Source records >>

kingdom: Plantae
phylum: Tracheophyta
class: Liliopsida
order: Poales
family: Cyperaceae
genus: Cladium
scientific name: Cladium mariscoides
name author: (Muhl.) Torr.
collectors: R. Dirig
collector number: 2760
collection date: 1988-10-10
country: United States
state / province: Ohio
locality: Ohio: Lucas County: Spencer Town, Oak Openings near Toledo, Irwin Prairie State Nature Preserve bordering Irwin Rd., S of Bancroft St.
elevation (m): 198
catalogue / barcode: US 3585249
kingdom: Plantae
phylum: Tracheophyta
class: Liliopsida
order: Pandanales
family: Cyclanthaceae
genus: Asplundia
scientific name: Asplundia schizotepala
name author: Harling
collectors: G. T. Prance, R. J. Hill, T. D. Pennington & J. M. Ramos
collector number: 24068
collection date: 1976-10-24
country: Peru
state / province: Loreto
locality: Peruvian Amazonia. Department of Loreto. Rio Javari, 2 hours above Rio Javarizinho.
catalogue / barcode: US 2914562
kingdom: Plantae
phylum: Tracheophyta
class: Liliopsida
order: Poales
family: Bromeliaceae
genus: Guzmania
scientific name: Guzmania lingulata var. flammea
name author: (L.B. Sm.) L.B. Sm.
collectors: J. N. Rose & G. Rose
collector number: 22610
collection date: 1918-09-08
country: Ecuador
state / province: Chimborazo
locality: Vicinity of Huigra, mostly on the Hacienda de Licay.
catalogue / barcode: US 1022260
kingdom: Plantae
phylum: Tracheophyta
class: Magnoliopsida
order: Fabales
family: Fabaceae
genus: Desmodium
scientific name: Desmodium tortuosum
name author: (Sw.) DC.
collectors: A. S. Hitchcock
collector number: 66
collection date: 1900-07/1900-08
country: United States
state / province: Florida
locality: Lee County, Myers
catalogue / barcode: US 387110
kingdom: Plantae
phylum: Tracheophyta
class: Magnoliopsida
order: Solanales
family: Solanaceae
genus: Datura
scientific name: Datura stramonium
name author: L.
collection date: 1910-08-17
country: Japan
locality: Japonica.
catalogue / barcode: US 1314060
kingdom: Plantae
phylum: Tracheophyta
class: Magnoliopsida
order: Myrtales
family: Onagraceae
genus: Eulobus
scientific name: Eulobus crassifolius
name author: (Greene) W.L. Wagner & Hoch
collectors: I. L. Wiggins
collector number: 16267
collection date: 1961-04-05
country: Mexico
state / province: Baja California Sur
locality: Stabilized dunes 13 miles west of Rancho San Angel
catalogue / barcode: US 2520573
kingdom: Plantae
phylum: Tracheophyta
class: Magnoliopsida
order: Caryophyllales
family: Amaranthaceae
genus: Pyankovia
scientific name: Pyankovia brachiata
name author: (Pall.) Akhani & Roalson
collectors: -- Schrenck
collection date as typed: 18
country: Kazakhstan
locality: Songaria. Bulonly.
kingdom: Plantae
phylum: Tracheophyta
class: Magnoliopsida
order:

The exercise >> Put every line of the listing above into a numbered list, leaving out any blank lines.

Exercise result >>
1. kingdom: Plantae
2. phylum: Tracheophyta
3. class: Liliopsida
4. order: Poales
5. family: Cyperaceae
6. genus: Cladium
7. scientific name: Cladium mariscoides
8. name author: (Muhl.) Torr.
9. collectors: R. Dirig
10. collector number: 2760
11. collection date: 1988-10-10
12. country: United States
13. state / province: Ohio
14. locality: Ohio: Lucas County: Spencer Town, Oak Openings near Toledo, Irwin Prairie State Nature Preserve bordering Irwin Rd., S of Bancroft St.
15. elevation (m): 198
16. catalogue / barcode: US 3585249
17. kingdom: Plantae
18. phylum: Tracheophyta
19. class: Liliopsida
20. order: Pandanales
21. family: Cyclanthaceae
22. genus: Asplundia
23. scientific name: Asplundia schizotepala
24. name author: Harling
25. collectors: G. T. Prance, R. J. Hill, T. D. Pennington & J. M. Ramos
26. collector number: 24068
27. collection date: 1976-10-24
28. country: Peru
29. state / province: Loreto
30. locality: Peruvian Amazonia. Department of Loreto. Rio Javari, 2 hours above Rio Javarizinho.
31. catalogue / barcode: US 2914562
32. kingdom: Plantae
33. phylum: Tracheophyta
34. class: Liliopsida
35. order: Poales
36. family: Bromeliaceae
37. genus: Guzmania
38. scientific name: Guzmania lingulata var. flammea
39. name author: (L.B. Sm.) L.B. Sm.
40. collectors: J. N. Rose & G. Rose
41. collector number: 22610
42. collection date: 1918-09-08
43. country: Ecuador
44. state / province: Chimborazo
45. locality: Vicinity of Huigra, mostly on the Hacienda de Licay.
46. catalogue / barcode: US 1022260
47. kingdom: Plantae
48. phylum: Tracheophyta
49. class: Magnoliopsida
50. order: Fabales
51. family: Fabaceae
52. genus: Desmodium
53. scientific name: Desmodium tortuosum
54. name author: (Sw.) DC.
55. collectors: A. S. Hitchcock
56. collector number: 66
57. collection date: 1900-07/1900-08
58. country: United States
59. state / province: Florida
60. locality: Lee County, Myers
61. catalogue / barcode: US 387110
62. kingdom: Plantae
63. phylum: Tracheophyta
64. class: Magnoliopsida
65. order: Solanales
66. family: Solanaceae
67. genus: Datura
68. scientific name: Datura stramonium
69. name author: L.
70. collection date: 1910-08-17
71. country: Japan
72. locality: Japonica.
73. catalogue / barcode: US 1314060
74. kingdom: Plantae
75. phylum: Tracheophyta
76. class: Magnoliopsida
77. order: Myrtales
78. family: Onagraceae
79. genus: Eulobus
80. scientific name: Eulobus crassifolius
81. name author: (Greene) W.L. Wagner & Hoch
82. collectors: I. L. Wiggins
83. collector number: 16267
84. collection date: 1961-04-05
85. country: Mexico
86. state / province: Baja California Sur
87. locality: Stabilized dunes 13 miles west of Rancho San Angel
88. catalogue / barcode: US 2520573
89. kingdom: Plantae
90. phylum: Tracheophyta
91. class: Magnoliopsida
92. order: Caryophyllales
93. family: Amaranthaceae
94. genus: Pyankovia
95. scientific name: Pyankovia brachiata
96. name author: (Pall.) Akhani & Roalson
97. collectors: -- Schrenck
98. collection date as typed: 18
99. country: Kazakhstan
100. locality: Songaria. Bulonly.
101. kingdom: Plantae
102. phylum: Tracheophyta
103. class: Magnoliopsida
104. order:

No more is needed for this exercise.